- [INSTRUCTIONS FOR THE TASK] Extend the text on the beetle Breviclypeus plagosus with the next part, starting after its final sentence.

Breviclypeus plagosus

Scientific classification
- Kingdom: Animalia
- Phylum: Arthropoda
- Clade: Pancrustacea
- Class: Insecta
- Order: Coleoptera
- Suborder: Polyphaga
- Infraorder: Scarabaeiformia
- Family: Scarabaeidae
- Genus: Breviclypeus
- Species: B. plagosus
- Binomial name: Breviclypeus plagosus (Péringuey, 1907)
- Synonyms: Agenius plagosus Péringuey, 1885;

= Breviclypeus plagosus =

- Genus: Breviclypeus
- Species: plagosus
- Authority: (Péringuey, 1907)
- Synonyms: Agenius plagosus Péringuey, 1885

Species of beetle

Breviclypeus plagosus is a species of beetle of the family Scarabaeidae. It is found in South Africa (Mpumalanga, KwaZulu-Natal, Western Cape, Eastern Cape).

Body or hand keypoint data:

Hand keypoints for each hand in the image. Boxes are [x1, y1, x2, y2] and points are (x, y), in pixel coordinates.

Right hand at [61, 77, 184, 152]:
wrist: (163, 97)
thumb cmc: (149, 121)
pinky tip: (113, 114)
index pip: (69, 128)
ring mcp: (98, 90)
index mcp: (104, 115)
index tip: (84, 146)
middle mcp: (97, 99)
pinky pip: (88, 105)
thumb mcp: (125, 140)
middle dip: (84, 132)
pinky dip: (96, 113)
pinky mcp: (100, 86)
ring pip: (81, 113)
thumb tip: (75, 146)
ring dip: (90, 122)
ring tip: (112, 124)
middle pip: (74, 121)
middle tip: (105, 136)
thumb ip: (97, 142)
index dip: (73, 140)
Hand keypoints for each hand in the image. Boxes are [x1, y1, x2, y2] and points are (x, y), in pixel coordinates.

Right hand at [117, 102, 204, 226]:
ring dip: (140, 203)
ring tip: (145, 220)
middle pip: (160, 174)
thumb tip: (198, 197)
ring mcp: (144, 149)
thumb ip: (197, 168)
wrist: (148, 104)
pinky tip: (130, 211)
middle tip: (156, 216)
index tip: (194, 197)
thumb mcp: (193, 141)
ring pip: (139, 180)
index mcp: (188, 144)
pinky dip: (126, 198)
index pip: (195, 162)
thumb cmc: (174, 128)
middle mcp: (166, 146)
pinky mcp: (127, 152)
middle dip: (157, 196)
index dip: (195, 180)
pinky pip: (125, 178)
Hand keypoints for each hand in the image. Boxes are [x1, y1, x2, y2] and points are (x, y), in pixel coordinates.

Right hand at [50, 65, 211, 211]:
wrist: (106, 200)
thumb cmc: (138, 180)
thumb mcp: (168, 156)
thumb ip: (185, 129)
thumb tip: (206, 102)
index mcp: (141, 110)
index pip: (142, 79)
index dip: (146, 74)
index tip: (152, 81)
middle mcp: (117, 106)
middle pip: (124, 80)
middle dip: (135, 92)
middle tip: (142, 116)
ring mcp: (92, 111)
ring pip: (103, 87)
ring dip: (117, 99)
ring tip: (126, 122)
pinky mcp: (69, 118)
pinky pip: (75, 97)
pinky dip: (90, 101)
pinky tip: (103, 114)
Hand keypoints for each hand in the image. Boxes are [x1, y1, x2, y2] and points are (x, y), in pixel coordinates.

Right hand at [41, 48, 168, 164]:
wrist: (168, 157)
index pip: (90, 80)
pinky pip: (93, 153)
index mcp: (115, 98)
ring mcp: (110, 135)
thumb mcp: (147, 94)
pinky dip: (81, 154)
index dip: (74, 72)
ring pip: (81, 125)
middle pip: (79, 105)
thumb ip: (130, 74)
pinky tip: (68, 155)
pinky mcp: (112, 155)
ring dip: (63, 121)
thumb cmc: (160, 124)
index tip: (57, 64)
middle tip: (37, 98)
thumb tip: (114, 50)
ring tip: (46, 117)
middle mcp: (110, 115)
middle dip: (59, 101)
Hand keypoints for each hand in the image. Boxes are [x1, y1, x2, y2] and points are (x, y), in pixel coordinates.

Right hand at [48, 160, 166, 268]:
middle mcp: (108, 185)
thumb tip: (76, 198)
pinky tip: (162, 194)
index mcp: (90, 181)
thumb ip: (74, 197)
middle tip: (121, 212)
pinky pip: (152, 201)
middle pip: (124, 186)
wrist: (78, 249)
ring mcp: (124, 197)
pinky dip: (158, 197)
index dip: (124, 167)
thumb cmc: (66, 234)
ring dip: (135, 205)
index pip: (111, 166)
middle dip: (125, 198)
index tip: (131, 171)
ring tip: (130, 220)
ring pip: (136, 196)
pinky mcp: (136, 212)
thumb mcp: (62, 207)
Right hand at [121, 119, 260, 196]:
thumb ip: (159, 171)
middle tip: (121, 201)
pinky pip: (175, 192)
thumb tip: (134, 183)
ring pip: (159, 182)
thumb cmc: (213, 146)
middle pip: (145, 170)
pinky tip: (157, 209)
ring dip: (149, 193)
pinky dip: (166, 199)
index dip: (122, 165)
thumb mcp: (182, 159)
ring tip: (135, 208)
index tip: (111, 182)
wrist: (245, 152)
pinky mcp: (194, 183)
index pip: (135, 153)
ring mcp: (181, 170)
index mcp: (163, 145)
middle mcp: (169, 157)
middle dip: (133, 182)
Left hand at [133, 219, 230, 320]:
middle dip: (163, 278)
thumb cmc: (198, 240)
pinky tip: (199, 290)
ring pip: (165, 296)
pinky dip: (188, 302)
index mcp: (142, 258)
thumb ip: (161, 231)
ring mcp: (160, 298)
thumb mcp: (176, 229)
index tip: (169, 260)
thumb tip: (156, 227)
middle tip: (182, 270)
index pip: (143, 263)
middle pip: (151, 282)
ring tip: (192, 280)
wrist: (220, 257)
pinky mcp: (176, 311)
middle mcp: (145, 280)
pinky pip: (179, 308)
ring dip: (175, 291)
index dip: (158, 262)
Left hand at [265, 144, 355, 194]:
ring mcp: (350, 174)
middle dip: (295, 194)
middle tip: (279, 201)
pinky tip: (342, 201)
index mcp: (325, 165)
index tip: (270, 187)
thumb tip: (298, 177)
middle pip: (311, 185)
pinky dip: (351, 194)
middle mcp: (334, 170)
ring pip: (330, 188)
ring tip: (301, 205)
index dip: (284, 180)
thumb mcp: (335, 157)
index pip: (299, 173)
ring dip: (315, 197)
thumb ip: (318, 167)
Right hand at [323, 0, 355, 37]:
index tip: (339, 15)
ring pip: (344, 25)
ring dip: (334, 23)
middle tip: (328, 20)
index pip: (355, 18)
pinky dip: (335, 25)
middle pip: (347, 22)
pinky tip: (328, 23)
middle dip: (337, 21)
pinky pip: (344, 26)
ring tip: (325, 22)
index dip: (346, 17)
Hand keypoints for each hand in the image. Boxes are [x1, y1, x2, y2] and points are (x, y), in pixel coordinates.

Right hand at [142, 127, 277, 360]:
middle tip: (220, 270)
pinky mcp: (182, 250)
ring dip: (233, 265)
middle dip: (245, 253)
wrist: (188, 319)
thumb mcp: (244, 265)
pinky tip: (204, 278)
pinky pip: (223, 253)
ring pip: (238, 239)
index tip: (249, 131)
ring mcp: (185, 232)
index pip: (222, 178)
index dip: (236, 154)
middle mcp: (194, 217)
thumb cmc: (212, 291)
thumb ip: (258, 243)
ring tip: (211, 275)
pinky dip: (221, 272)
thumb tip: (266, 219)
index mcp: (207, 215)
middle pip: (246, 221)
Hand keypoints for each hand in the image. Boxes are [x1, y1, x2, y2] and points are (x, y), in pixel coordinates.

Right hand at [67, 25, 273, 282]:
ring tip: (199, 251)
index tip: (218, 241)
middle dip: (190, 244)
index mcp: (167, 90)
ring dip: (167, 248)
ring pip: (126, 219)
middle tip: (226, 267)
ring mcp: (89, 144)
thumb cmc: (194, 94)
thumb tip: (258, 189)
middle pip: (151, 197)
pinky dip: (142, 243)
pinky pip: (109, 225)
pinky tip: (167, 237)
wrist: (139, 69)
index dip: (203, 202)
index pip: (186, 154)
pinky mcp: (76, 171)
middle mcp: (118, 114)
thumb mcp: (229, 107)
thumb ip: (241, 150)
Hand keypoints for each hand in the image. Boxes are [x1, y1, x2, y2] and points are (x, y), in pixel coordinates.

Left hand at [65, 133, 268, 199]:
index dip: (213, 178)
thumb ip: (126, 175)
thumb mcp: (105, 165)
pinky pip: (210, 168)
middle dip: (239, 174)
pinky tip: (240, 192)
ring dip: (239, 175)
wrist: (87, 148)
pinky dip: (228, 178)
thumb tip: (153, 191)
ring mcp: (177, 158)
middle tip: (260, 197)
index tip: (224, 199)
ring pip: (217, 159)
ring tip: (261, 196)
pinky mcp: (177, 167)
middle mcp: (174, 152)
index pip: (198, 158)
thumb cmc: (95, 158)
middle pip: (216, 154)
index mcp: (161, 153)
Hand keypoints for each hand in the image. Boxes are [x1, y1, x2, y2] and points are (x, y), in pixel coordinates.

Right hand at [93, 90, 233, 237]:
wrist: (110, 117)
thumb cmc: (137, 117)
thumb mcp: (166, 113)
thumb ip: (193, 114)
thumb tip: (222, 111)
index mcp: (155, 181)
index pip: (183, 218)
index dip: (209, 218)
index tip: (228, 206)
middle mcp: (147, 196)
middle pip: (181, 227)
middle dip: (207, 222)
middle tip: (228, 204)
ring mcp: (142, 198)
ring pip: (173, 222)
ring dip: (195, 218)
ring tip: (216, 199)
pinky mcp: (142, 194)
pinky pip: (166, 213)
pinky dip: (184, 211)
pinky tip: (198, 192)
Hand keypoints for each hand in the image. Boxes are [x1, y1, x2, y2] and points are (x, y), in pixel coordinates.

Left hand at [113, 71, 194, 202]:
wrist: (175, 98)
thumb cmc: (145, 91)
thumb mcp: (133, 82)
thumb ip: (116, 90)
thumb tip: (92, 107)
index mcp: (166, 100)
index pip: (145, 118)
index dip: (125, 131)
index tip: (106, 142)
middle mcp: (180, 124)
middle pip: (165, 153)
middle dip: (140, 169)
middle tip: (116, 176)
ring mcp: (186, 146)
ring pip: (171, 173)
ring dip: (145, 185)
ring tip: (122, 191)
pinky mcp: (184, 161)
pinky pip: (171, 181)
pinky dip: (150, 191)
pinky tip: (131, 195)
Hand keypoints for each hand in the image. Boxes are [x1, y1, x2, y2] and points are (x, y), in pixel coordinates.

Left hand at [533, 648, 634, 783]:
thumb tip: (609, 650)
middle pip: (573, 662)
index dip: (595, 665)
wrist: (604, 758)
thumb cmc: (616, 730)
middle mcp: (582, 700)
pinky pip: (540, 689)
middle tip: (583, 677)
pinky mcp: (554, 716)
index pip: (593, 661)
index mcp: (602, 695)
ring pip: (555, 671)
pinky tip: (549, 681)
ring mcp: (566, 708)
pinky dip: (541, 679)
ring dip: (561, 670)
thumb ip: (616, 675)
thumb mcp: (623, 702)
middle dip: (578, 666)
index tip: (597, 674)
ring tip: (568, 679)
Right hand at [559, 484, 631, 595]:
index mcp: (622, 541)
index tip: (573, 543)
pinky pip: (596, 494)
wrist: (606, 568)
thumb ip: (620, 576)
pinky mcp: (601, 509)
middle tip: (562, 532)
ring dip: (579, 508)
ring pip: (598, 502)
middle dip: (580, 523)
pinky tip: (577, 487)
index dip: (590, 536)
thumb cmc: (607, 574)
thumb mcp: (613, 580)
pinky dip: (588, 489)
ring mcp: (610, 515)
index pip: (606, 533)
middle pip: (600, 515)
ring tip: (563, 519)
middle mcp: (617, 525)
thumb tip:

- [RESPONSE]
== Description ==
Adults reach a length of about 11-11.5 mm. Males are black and glabrous, with flavescent antennae, and pale yellow to reddish elytra with a black margin and a broad sutural band. Females are also black and glabrous, but occasionally with the humeral umbones faintly reddish-brown.